Pour la découverte de J221951, l’équipe de physiciens a utilisé le télescope spatial optique et ultraviolet SWIFT. Les chercheurs supposaient initialement qu’il s’agissait d’un évènement d’ondes gravitationnelles provenant d’une Kilonova — issue de la fusion d’étoiles à neutrons ou d’une étoile à neutrons avec un trou noir. Ce genre de phénomène apparaît généralement bleu à l’observation avec un décalage « rapide » vers le rouge (en quelques jours). Cependant, les chercheurs ont remarqué que bien que J221951 apparaissait bleu, il n’a pas changé aussi rapidement de couleur apparente qu’une kilonova.
En analysant le spectre de l’objet par le biais de données obtenues avec le télescope Hubble, les chercheurs ont découvert qu’il ne s’agissait pas d’un évènement d’ondes gravitationnelles. Le signal d’ondes gravitationnelles a notamment été détecté à 0,5 milliard d’années-lumière, alors que l’analyse spectrographique de J221951 indique qu’il se trouve à une distance de 10 milliards d’années-lumière. Son extrême luminosité à une aussi grande distance en ferait l’un des transitoires les plus lumineux jamais observés.

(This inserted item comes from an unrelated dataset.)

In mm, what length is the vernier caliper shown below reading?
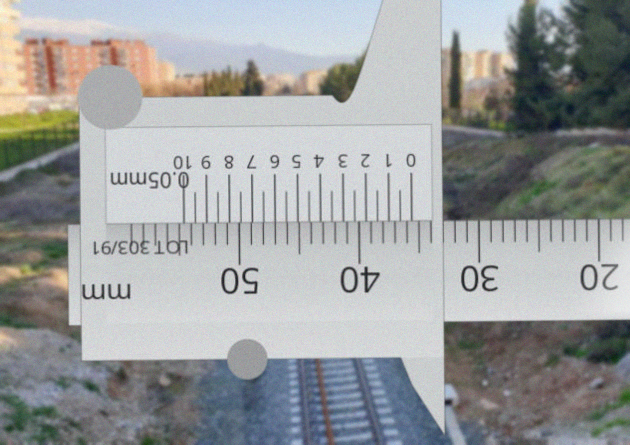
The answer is 35.6 mm
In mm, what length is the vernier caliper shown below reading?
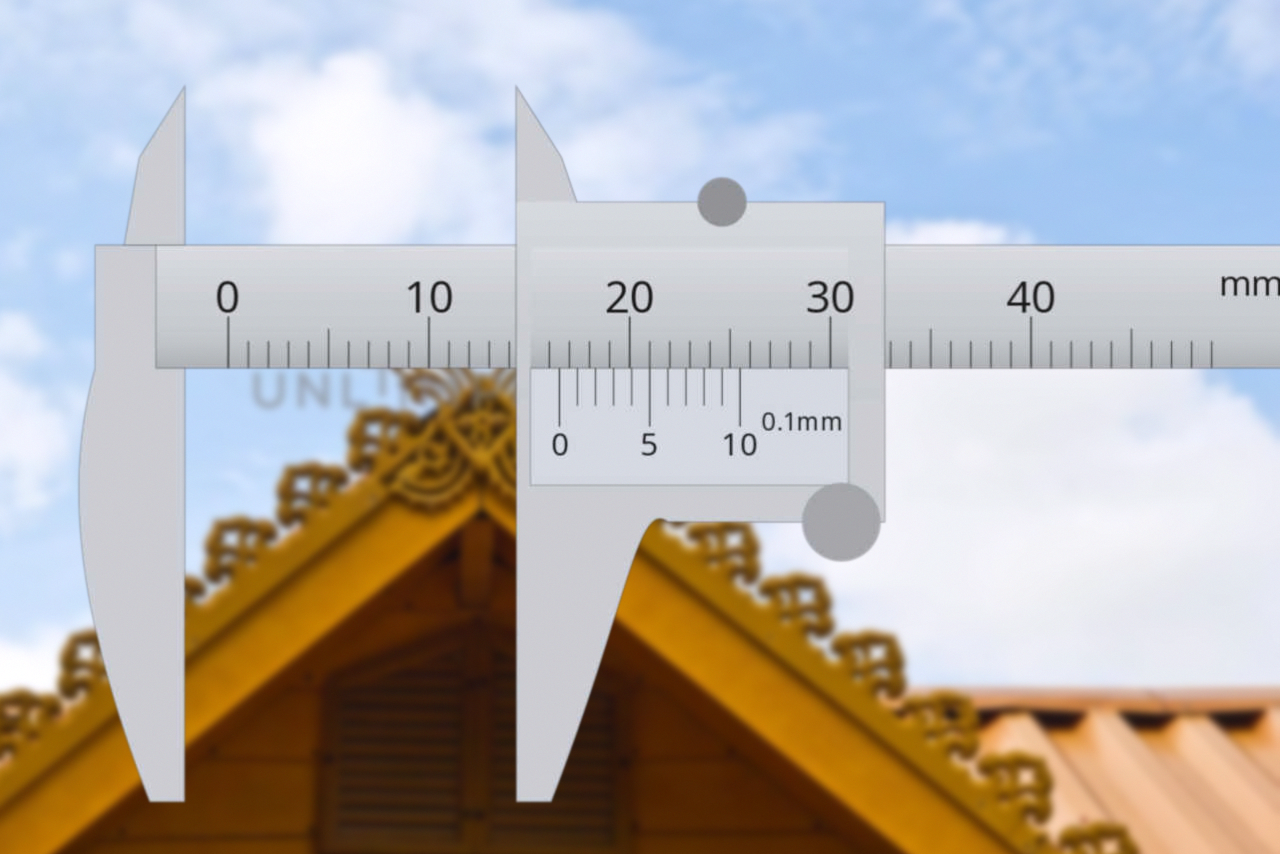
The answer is 16.5 mm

Les experts suggèrent que le transitoire provient d’un trou noir supermassif qui aurait eu un brusque « sursaut » d’activité, après une longue pause. En effet, une galaxie en décalage vers le rouge aurait été détectée exactement à l’emplacement de J221951, avant la découverte de ce dernier. Les analyses ayant exclu une origine galactique, les chercheurs en ont conclu que le transitoire provient du trou noir se trouvant naturellement en son centre.

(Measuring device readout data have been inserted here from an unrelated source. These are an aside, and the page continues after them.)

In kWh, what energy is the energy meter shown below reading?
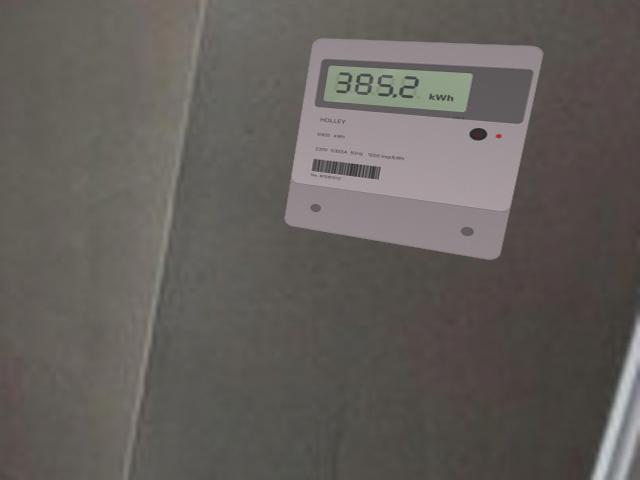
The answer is 385.2 kWh
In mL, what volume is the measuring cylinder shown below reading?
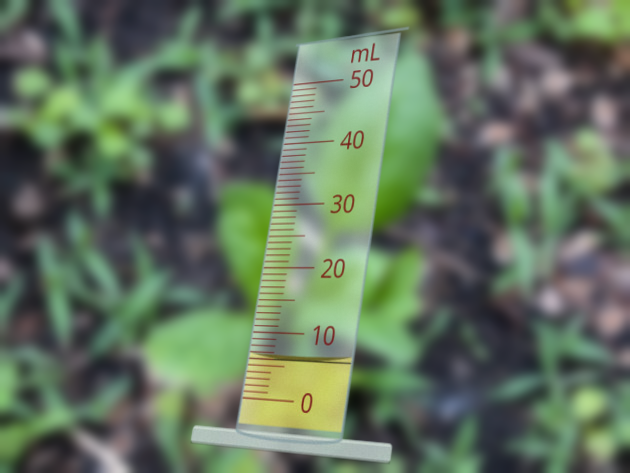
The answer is 6 mL
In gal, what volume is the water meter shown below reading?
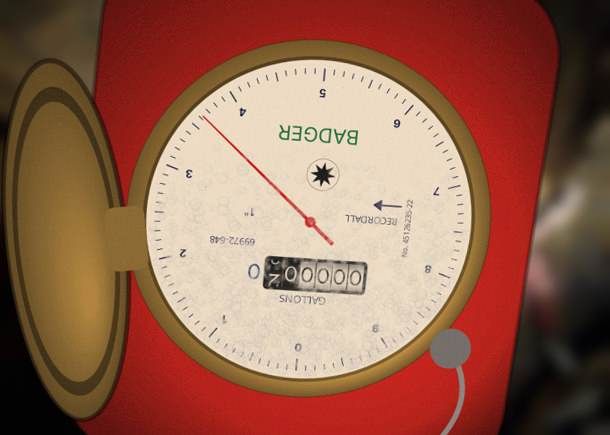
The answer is 23.6 gal
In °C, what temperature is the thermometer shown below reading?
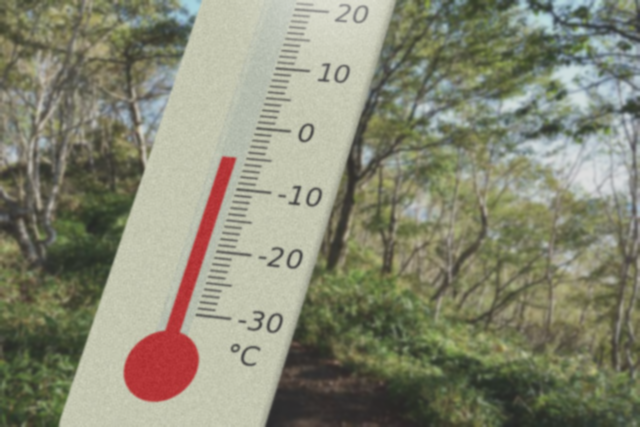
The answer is -5 °C
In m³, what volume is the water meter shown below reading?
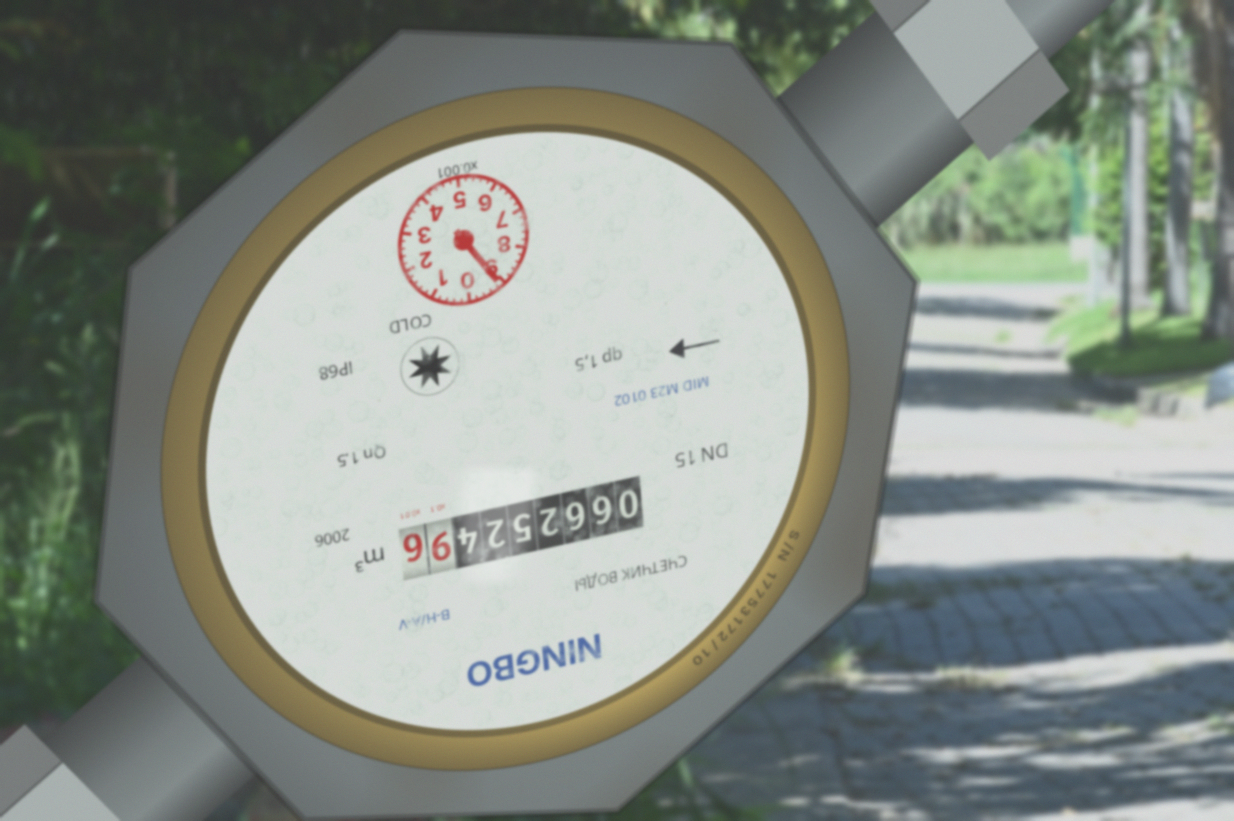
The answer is 662524.959 m³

Selon N. Paul Kuin, l’un des auteurs de la découverte et chercheur à l’University College de Londres, « la découverte clé a été lorsque le spectre ultraviolet de Hubble a exclu une origine galactique. Cela montre à quel point il est important de maintenir une capacité de spectrographe ultraviolet basée dans l’espace pour l’avenir ».
La source lumineuse s’est soudainement intensifiée environ 10 mois avant sa détection. Cette réaction soudaine s’expliquerait par le fait que le trou noir s’est en quelque sorte réactivé après une période de dormance et a recommencé à engloutir rapidement tout ce qui se trouvait autour. En outre, l’analyse du spectre ultraviolet révèle que la matière est repoussée vers l’extérieur par une intense libération d’énergie (le transitoire). Cette énergie était telle que les scientifiques estiment qu’il s’agit de l’une des plus intenses réactivations de trou noir connues à ce jour.
Pour expliquer l’extrême luminosité du transitoire, les astrophysiciens suggèrent deux hypothèses. La première implique un évènement de perturbation de marée, se produisant lorsqu’une étoile se fait « happer » et passe tout près de l’horizon des événements du trou noir supermassif. Des recherches antérieures ont suggéré une théorie similaire, selon laquelle les transitoires particulièrement énergétiques se produisent lorsqu’une étoile massive est perturbée par la marée d’un trou noir massif. La seconde hypothèse suggère que le changement d’état du trou noir supermassif (l’activation proprement dite du noyau galactique) serait si intense qu’une immense quantité d’énergie s’en libère.
Toutefois, « l’origine de J221951 ne peut pas être déterminée avec certitude, mais possède des propriétés compatibles avec un événement de perturbation de marée et l’activation d’un noyau galactique actif », précisent les chercheurs dans leur étude. Dans les deux cas, le trou noir est impliqué. Mais afin de déterminer laquelle de ces hypothèses est véritablement à l’origine du transitoire, une surveillance continuelle sera nécessaire au cours des prochains mois et années. Cela permettra entre autres de déterminer l’énergie totale libérée.
Si J221951 est dû à un évènement de perturbation de marée, sa luminosité continuera de s’estomper progressivement. Par contre, si l’activation d’un trou noir galactique en est à l’origine, nous devrions nous attendre à ce que l’évènement transitoire s’estompe puis augmente à nouveau en luminosité.